Ablonczy also said the Canadian Alliance would invoke the notwithstanding clause - the device used by the Quebec government to sustain its unconstitutional French language law - to overrule court decisions affecting Firs Nations and any other issue the party doesn't like.

"The notwithstanding clause would be appropriate when there is a court decision that conflicts with Parliament," she said. "We believe in the supremacy of Parliament. They are the ones who are accountable to the people of Canada."

There's only one hitch: under the Constitution, the notwithstanding clause can't be used on Native issues, according to the Reform Party's own justice researcher, Greg Yost.

"I'm going to have to talk to her [Ablonczy]," he said. "[The clause] has absolutely no application to Aboriginal rights."

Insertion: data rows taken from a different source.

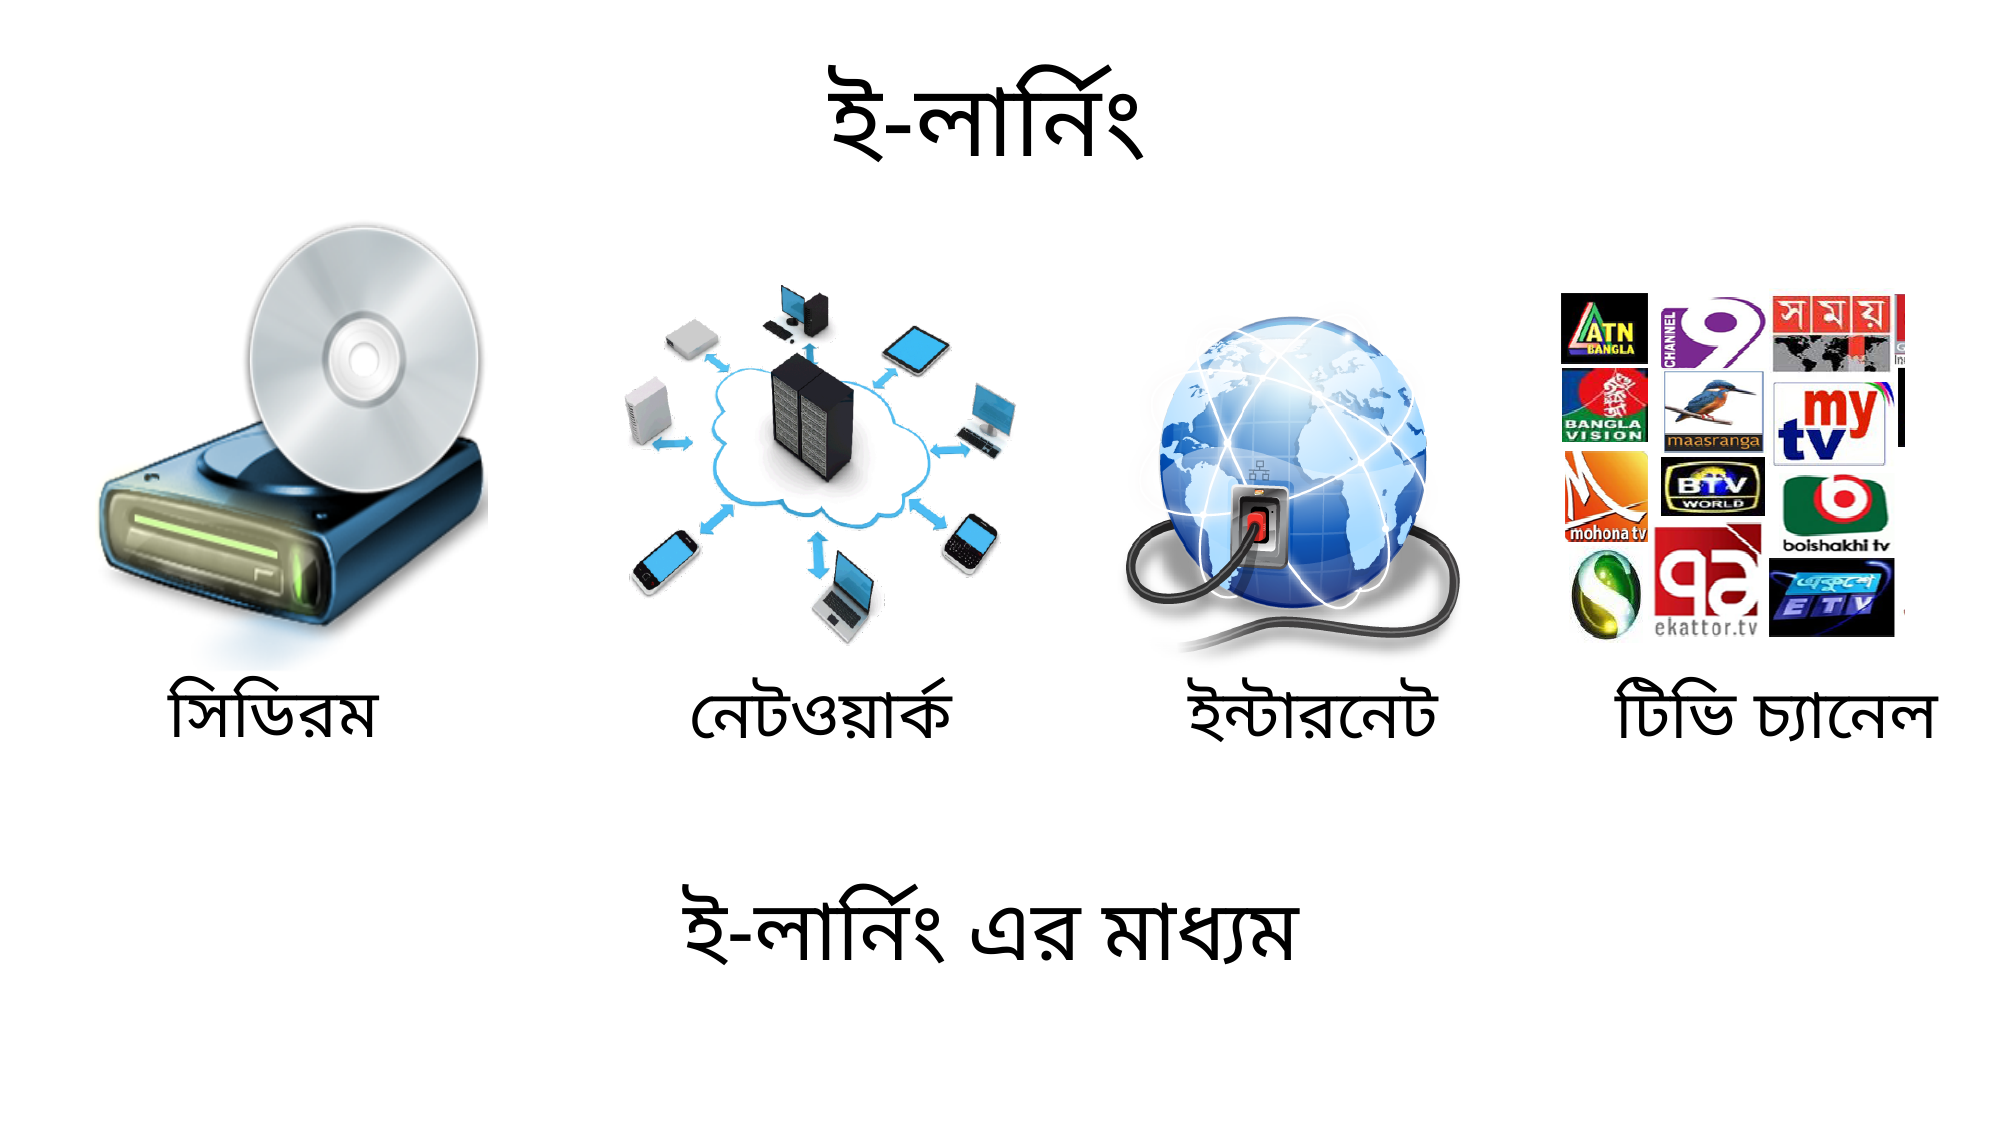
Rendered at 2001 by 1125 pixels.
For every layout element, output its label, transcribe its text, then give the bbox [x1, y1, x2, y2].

text_box ই-লার্নিং [237, 48, 1738, 184]
text_box ই-লার্নিং এর মাধ্যম [347, 869, 1636, 1008]
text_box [1556, 287, 1919, 761]
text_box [1105, 277, 1473, 761]
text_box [95, 219, 488, 774]
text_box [619, 249, 1018, 761]
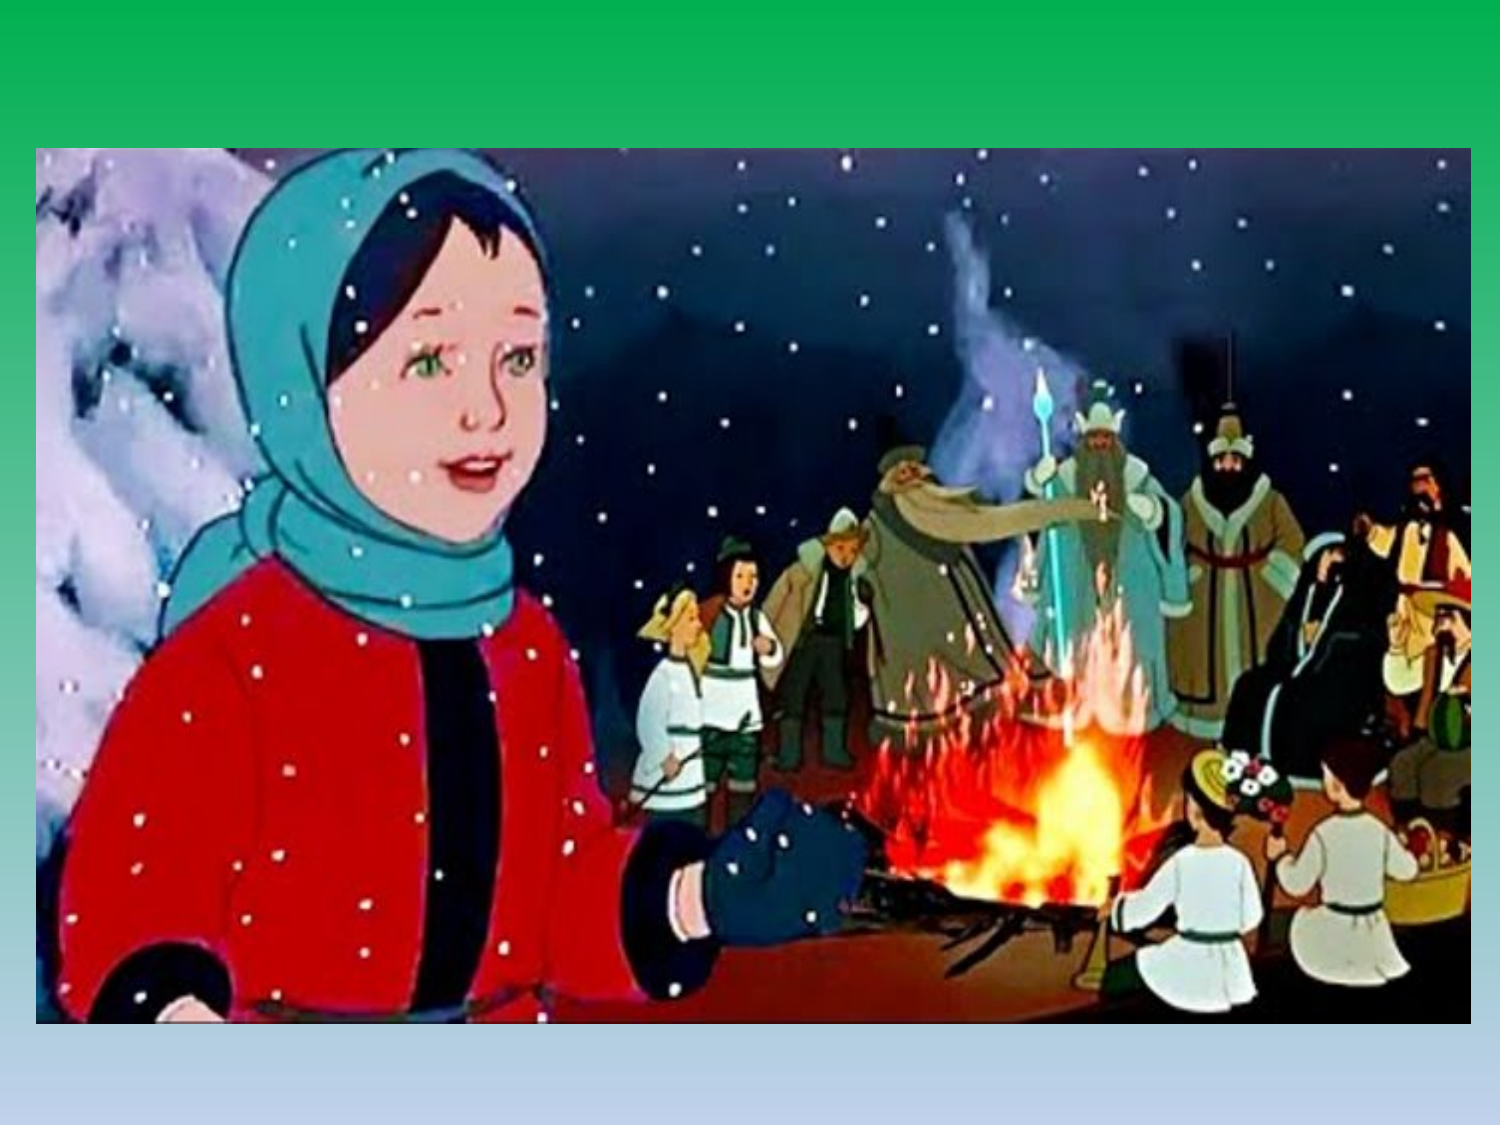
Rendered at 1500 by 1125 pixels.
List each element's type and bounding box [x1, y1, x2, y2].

picture [36, 148, 1471, 1024]
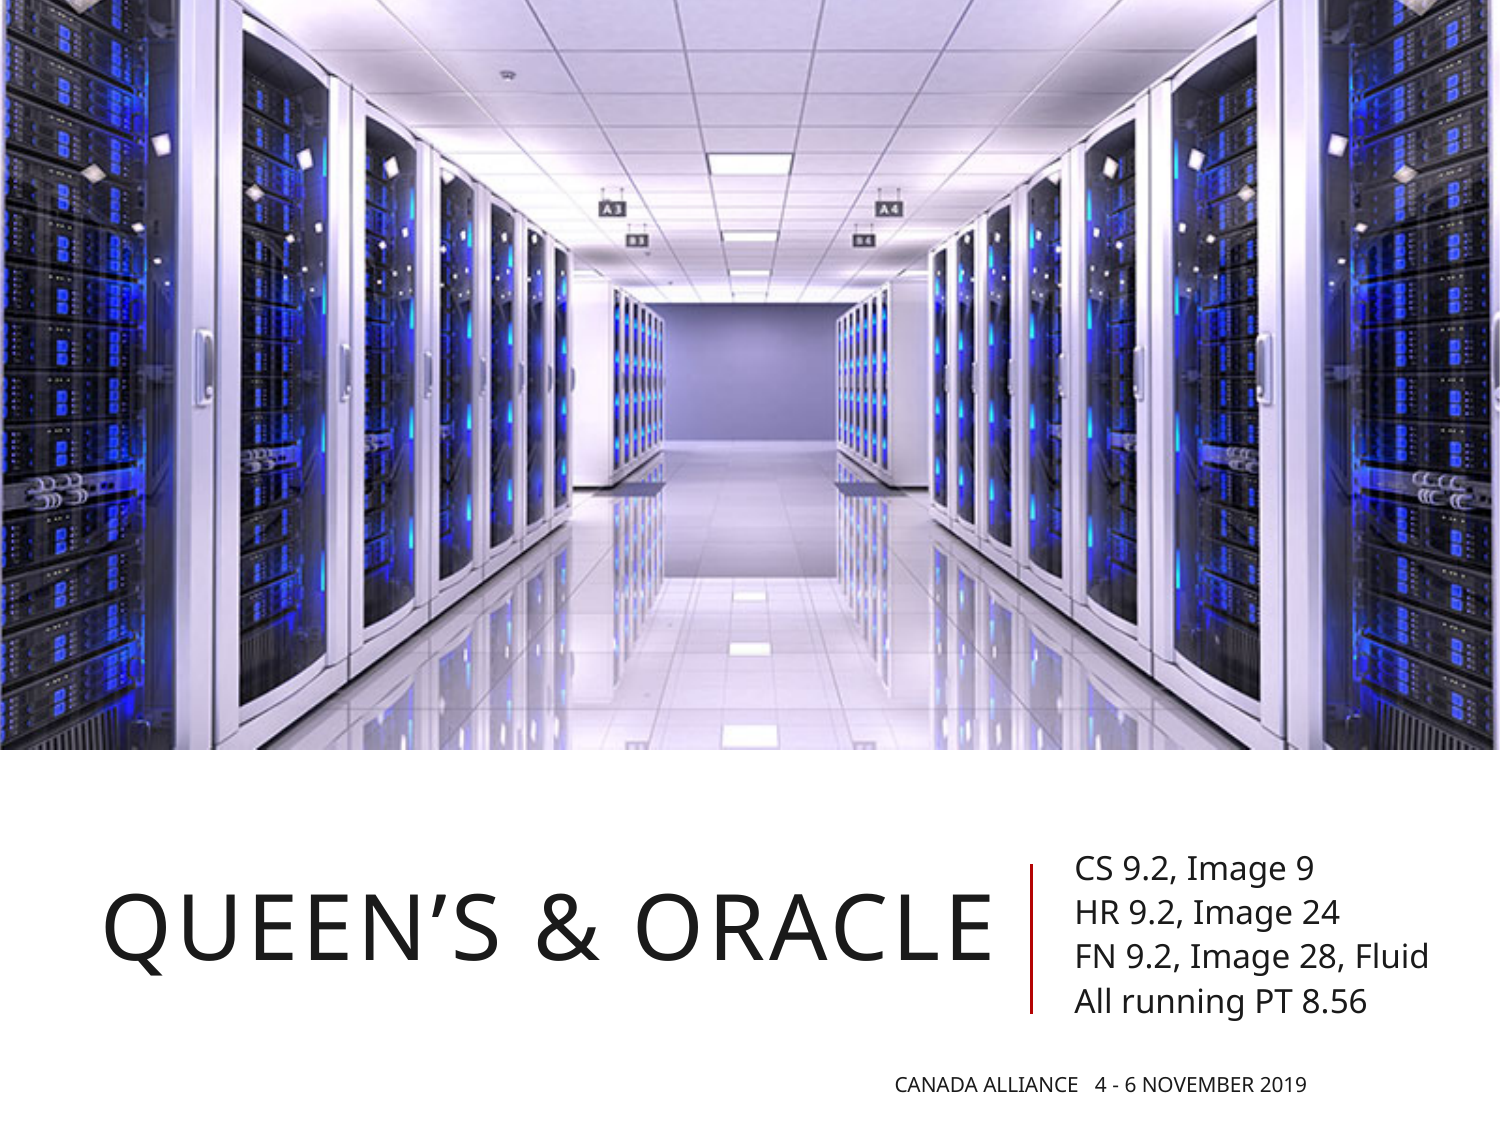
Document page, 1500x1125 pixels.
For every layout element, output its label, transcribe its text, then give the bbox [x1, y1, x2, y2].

picture [0, 0, 1500, 751]
title Queen’s & ORACLE [56, 813, 1013, 1054]
list CS 9.2, Image 9 HR 9.2, Image 24 FN 9.2, Image 28, Fluid All running PT 8.56 [1059, 813, 1454, 1054]
footer Canada Alliance 4 - 6 November 2019 [595, 1061, 1322, 1107]
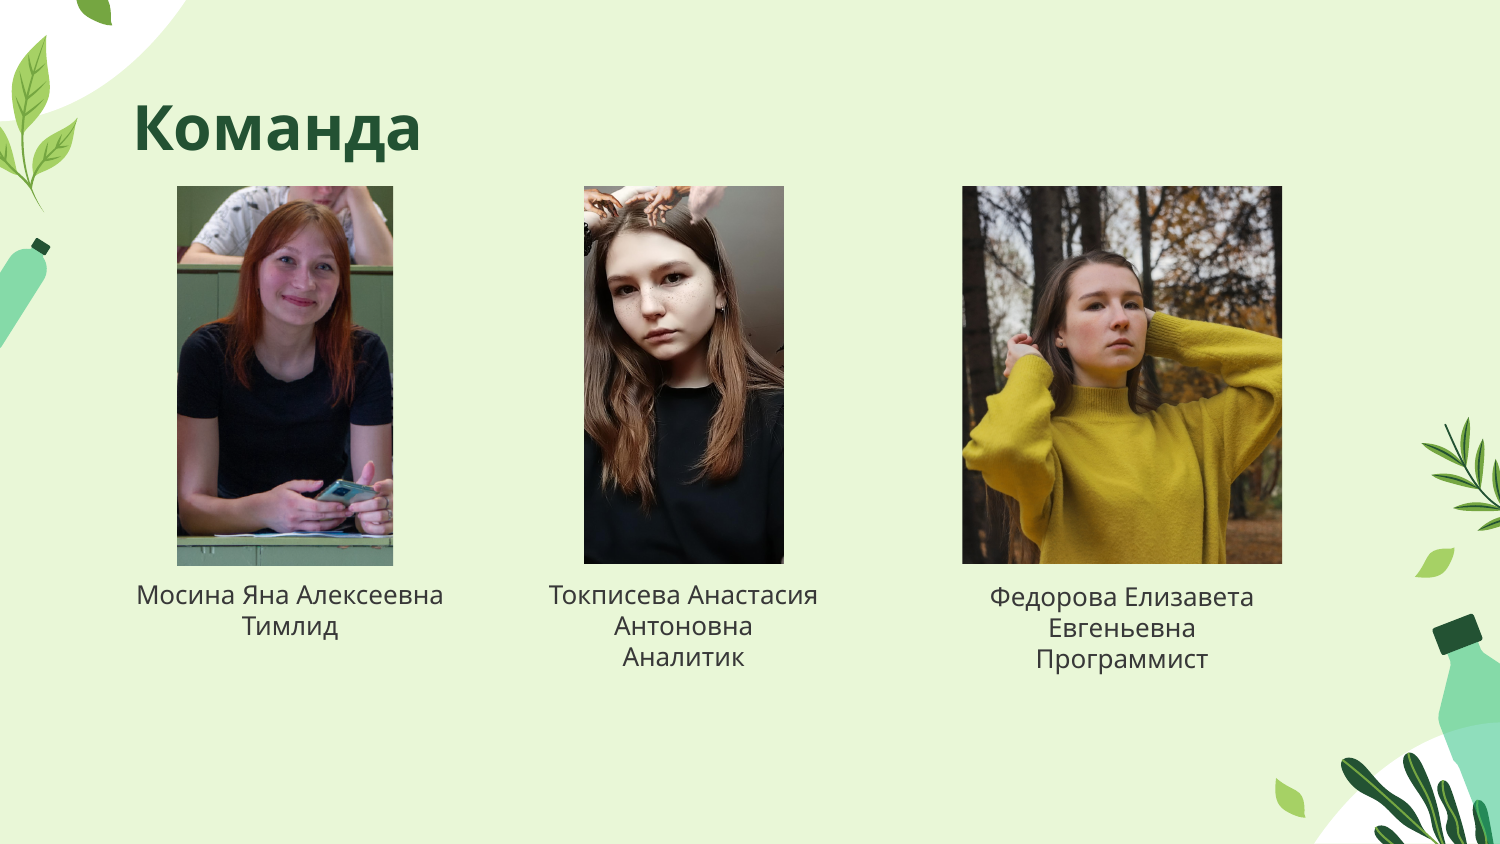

Yost explained that the Canadian Alliance does plan to use the clause on rulings in the other areas where it can be applied; for example, freedom of expression, religion and thought, and the right to life, liberty and not be detained or searched improperly by police. Just not on Native questions.

The Assembly of First Nations looks at the Canadian Alliance as an ominous development, and plans a campaign to fight the new party.

"They are saying they would just disregard treaties," said Jean LaRose, an AFN spokesman.

"They are just as extremist as before, but now they are trying to form a party that would stretch across Canada and form the government. That, for us, is very worrisome."

"Here is a party that wishes to place itself above the law and above the courts," said AFN National Chief Phil Fontaine in a statement. "I wonder if Canadians understand the implications of such a movement. It could override any legislation or court decision if it chose to, using nothing more than its own judgement."